# EXERCISE DESCRIPTION:
If a line in the entries includes "linejoin", show that line.

(Stored items)
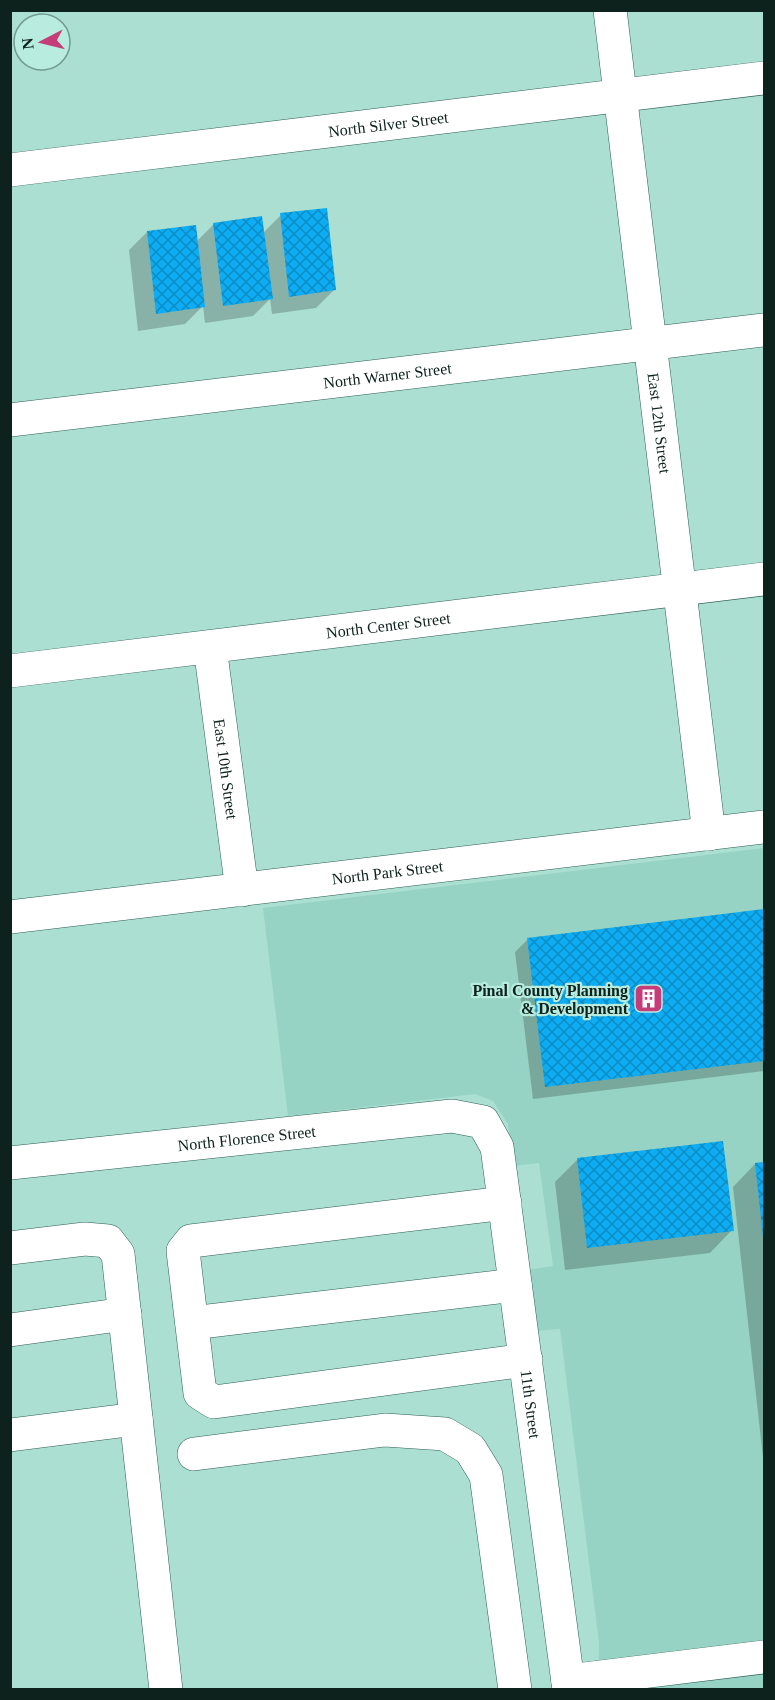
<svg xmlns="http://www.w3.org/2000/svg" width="775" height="1700" viewBox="0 0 775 1700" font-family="Georgia,serif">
	<defs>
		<pattern id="building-cross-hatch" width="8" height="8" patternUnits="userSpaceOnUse" patternTransform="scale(1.5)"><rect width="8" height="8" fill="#0dacf3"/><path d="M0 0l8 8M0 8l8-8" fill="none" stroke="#0b8cc4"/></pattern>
	</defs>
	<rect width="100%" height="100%" fill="#abdfd2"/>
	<path fill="#96d3c4" d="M764 848V1689H598L599 1643 560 1329 534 1331 527 1270 553 1266 539 1163 513 1166 508 1124 493 1101 475 1094 288 1116 263 908Z"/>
	<path fill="#0003" d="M281 215 334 290 316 308 272 314 270 299 253 316 205 323 203 306 185 324 138 331 129 250 147 232 196 242 214 224 263 233Z
		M764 911V1071L533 1099 515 952 527 940Z
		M578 1159 732 1230 710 1253 565 1270 555 1182Z
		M764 1163V1467L733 1187 755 1164Z"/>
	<path fill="url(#building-cross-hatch)" d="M327 208 336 290 289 297 280 213Z
		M262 216 273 299 223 306 213 223Z
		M196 225 205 307 156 314 147 231Z
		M764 909V1061L545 1087 527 938Z
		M723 1141 734 1231 587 1248 577 1158Z
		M764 1162V1237H763L755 1163Z"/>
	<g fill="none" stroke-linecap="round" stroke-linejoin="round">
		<defs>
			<g id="minor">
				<path id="s1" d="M610 10 709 834"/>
				<path id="s2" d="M10 170 764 78"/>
				<path id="s3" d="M10 420 764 330"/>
				<path id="s4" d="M210 647 242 890"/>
				<path id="s5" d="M10 671 764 579"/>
				<path id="s6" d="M10 917 764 827"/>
				<path id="s7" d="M10 1163 452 1116 483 1122 497 1147 569 1690"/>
				<path d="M505 1203 191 1241 183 1251 200 1393 214 1402 526 1360"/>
				<path d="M10 1248 85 1239 108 1241 118 1254 166 1690"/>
				<path d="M192 1323 515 1285"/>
				<path d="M10 1330 125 1314"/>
				<path d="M10 1435 136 1419"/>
				<path d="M194 1454 385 1430 445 1434 470 1449 486 1475 515 1690"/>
				<path d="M568 1681 764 1657"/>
			</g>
		</defs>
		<use href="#minor" stroke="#2d5e53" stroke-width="34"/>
		<use href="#minor" stroke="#fff" stroke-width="33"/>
	</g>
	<defs>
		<symbol id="building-square" viewBox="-11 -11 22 22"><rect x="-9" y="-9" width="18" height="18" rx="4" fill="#c53c78" stroke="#b7ecdf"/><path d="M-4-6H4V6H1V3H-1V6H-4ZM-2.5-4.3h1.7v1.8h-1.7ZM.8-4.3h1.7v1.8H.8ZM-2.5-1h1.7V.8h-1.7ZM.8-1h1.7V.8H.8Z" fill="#fff"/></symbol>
	</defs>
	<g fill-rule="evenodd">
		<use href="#building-square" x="632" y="982" width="33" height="33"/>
	</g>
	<g text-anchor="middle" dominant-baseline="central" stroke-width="4.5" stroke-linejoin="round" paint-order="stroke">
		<g font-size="16" fill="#0d211d" stroke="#b7ecdf">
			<text stroke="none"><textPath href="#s2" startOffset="381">North Silver Street</textPath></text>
			<text stroke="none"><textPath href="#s3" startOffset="380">North Warner Street</textPath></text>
			<text stroke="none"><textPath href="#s1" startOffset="416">East 12th Street</textPath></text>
			<text stroke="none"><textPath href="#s5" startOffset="381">North Center Street</textPath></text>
			<text stroke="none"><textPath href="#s4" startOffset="123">East 10th Street</textPath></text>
			<text stroke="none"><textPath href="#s6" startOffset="380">North Park Street</textPath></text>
			<text stroke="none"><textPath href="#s7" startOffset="238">North Florence Street</textPath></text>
			<text stroke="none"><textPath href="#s7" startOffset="764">11th Street</textPath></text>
		</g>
		<g font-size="16" font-weight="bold" fill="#0d211d" stroke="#b7ecdf" text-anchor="end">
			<text x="628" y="990">Pinal County Planning<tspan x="628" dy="18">&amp; Development</tspan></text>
		</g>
	</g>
	<rect width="775" height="1700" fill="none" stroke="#0d211d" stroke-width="24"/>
	<g transform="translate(42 42) rotate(263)"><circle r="28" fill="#b7ecdf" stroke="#739b91" stroke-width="1.5"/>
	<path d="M0-4.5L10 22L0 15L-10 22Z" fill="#c53c78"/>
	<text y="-9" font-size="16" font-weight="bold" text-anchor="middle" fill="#0d211d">N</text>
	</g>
</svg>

# PROBLEM SOLUTION:
	<g fill="none" stroke-linecap="round" stroke-linejoin="round">
	<g text-anchor="middle" dominant-baseline="central" stroke-width="4.5" stroke-linejoin="round" paint-order="stroke">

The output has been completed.